### Exercise brief
Turn every line of the material into a JSON list of strings, one string per line, without blank lines. Leave the pictures out.

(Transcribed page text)
--

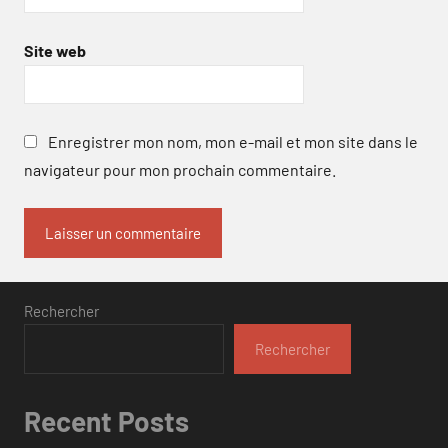
Site web
Enregistrer mon nom, mon e-mail et mon site dans le
navigateur pour mon prochain commentaire.
Rechercher
Rechercher
Recent Posts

--

### Your solution
[
  "Site web",
  "Enregistrer mon nom, mon e-mail et mon site dans le",
  "navigateur pour mon prochain commentaire.",
  "Rechercher",
  "Rechercher",
  "Recent Posts"
]